Marla Gaissmaier (München / DE), Monica Steffi Matchado (München / DE), Alexandra von Strempel (München / DE), Lina Michel (München / DE), Marta Salvado Silva (München / DE), Simon Woelffel (München / DE), Luis Cardoso (München / DE), Johannes Wittmann (Brunswick / DE), Guido Werner (Berlin / DE), Thomas Clavel (Aachen / DE), Barbara Stecher (München / DE)
In recent decades, microbiome research has gained increasing relevance in the field of public health. It vastly contributed to understanding the pathogenesis of major non-communicable human diseases but also generated knowledge on the emergence and spread of antibiotic resistant bacteria (ABR). One crucial forthcoming task involves formulating strategies for microbiome editing, specifically targeting the elimination of harmful or antibiotic-resistant bacteria from the human gut. The objective is to achieve this without compromising or disturbing the overall composition of the microbiota.
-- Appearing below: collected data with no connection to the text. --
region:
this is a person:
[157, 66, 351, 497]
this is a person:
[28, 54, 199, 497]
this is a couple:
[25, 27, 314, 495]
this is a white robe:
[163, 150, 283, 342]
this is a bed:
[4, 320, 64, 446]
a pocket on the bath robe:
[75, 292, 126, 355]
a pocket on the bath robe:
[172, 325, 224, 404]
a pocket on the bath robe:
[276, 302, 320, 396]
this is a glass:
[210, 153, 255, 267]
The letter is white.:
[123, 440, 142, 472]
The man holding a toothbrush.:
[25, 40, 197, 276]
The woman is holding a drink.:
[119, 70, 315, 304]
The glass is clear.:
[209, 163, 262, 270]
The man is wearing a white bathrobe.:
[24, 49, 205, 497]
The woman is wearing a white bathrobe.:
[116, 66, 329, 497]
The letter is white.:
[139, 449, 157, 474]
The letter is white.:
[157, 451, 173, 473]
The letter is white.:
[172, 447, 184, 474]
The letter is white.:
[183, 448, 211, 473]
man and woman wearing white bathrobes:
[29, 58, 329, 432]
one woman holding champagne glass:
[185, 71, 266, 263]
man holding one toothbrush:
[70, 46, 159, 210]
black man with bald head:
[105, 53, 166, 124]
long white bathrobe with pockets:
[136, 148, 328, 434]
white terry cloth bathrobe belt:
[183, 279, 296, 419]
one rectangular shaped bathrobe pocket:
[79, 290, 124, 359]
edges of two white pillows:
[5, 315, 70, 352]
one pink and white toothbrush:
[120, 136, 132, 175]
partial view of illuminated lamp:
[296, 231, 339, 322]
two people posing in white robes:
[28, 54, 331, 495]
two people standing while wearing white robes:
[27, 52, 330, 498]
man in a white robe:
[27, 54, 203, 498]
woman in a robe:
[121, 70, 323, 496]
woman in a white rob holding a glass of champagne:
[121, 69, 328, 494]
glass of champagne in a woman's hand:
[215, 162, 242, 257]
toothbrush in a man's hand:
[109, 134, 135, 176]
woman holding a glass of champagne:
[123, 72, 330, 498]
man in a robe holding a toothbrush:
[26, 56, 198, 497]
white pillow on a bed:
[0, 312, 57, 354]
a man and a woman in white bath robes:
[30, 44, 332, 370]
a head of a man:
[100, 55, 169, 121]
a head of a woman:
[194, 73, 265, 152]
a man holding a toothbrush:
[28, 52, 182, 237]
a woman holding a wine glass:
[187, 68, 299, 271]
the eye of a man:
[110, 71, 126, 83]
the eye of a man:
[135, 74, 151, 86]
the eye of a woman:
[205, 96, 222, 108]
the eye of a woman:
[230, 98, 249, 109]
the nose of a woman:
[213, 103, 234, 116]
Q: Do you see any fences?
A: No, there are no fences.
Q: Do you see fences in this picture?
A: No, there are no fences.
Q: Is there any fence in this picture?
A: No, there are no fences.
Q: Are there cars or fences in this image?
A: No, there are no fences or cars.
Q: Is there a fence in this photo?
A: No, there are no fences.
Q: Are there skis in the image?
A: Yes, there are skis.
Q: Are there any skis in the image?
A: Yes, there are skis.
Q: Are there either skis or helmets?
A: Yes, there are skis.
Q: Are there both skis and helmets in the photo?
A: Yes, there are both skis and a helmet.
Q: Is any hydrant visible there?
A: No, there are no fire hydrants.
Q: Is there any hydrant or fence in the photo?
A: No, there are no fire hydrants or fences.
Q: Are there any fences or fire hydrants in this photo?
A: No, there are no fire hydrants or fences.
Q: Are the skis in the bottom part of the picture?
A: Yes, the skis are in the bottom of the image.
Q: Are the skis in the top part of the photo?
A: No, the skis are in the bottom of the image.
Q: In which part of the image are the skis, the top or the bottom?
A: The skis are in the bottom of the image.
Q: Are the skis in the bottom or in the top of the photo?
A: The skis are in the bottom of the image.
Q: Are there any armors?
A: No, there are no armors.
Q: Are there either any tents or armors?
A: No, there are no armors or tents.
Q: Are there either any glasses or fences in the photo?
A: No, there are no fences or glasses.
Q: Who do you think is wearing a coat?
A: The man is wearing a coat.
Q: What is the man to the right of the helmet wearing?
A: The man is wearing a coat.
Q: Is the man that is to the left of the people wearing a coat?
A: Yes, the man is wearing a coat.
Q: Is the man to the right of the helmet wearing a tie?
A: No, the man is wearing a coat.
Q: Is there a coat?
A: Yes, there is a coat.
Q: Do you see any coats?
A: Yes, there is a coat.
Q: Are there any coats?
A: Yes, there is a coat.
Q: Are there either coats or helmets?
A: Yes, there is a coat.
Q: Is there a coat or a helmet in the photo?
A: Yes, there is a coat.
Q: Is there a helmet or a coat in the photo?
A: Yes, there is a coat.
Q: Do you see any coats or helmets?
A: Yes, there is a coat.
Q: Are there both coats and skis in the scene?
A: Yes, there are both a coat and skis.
To address this question, we focus on a new strategy termed "phage induced strain replacement within microbiomes", which aims at combining phage- and probiotics-based therapy within one treatment. This approach is grounded in previous observations made in gnotobiotic mice colonized with the Oligo-MM12 synthetic bacterial community (Von Strempel et al. 2022; Brugiroux et al. 2016). We aim at posing a fitness disadvantage on the targeted strain by a strain-specific phage cocktail while introducing a second, closely related, but phage-resistant niche competitor at the same time. Ideally, this approach leads to strain replacement and elimination of the targeted strain without disturbing the overall gut microbiota composition. We focus on the three species Escherichia coli, Enterococcus faecalis and Phocaeicola vulgatus (formerly Bacteroides vulgatus). We confirmed our theory in batch culture setups showing that phage induced strain replacement is possible. Presently, we are building phage and competitor strain libraries for E. faecalis. These will be utilized in subsequent experiments conducted under various environmental conditions, both in vitro and in vivo. The aim is to further assess the potential efficacy of strain replacement as a novel therapeutic approach for addressing antibiotic resistance (ABR) and chronic intestinal diseases.